This repository holds the source code for the Batch Processing with Apache Beam online mini-course by @alexandraabbas.
In this course we use Apache Beam in Python to build the following batch data processing pipeline.
Subscribe to datastack.tv in order to take this course. Browse our courses here!
Before installing Apache Beam, create and activate a virtual environment. Beam Python SDK supports Python 2.7, 3.5, 3.6, and 3.7. I recommend you create a virtual environment with Python 3+.
# create a virtual environment using conda or virtualenv
conda create -n apache-beam-tutorial python=3.7
# activate your virtual environment
conda activate apache-beam-tutorial
Now, install Beam using pip. Install the Google Cloud extra dependency that is required for Google Cloud Dataflow runner.
pip install apache-beam[gcp]
python pipeline.py \
--input data.csv \
--output output \
--runner DirectRunner
Follow these step to set up all necessary resources in Google Cloud Console.

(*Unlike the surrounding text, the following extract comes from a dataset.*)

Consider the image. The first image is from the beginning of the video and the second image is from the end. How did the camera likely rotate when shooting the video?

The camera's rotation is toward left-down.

- Create a Google Cloud project
- Enable Dataflow API (in APIs & Services)
- Create a Storage bucket in
us-central1
region
Take note of the project ID and the bucket name and use these when configuring your pipeline below.
python pipeline.py \
--input gs://<BUCKET>/data.csv \
--output gs://<BUCKET>/output \
--runner DataflowRunner \
--project <PROJECT> \
--staging_location gs://<BUCKET>/staging \
--temp_location gs://<BUCKET>/temp \
--region us-central1 \
--save_main_session
Now, open the Dataflow Jobs dashboard in Google Cloud Console and wait for your job to finish. It will take around 5 minutes.
When finished, you should find a new file called output-00000-of-00001.csv
in the storage bucket you've created. This is the output file that our pipeline has produced.
I recommend you delete the Google Cloud project you've created. When deleting a project all resources in that project are deleted as well.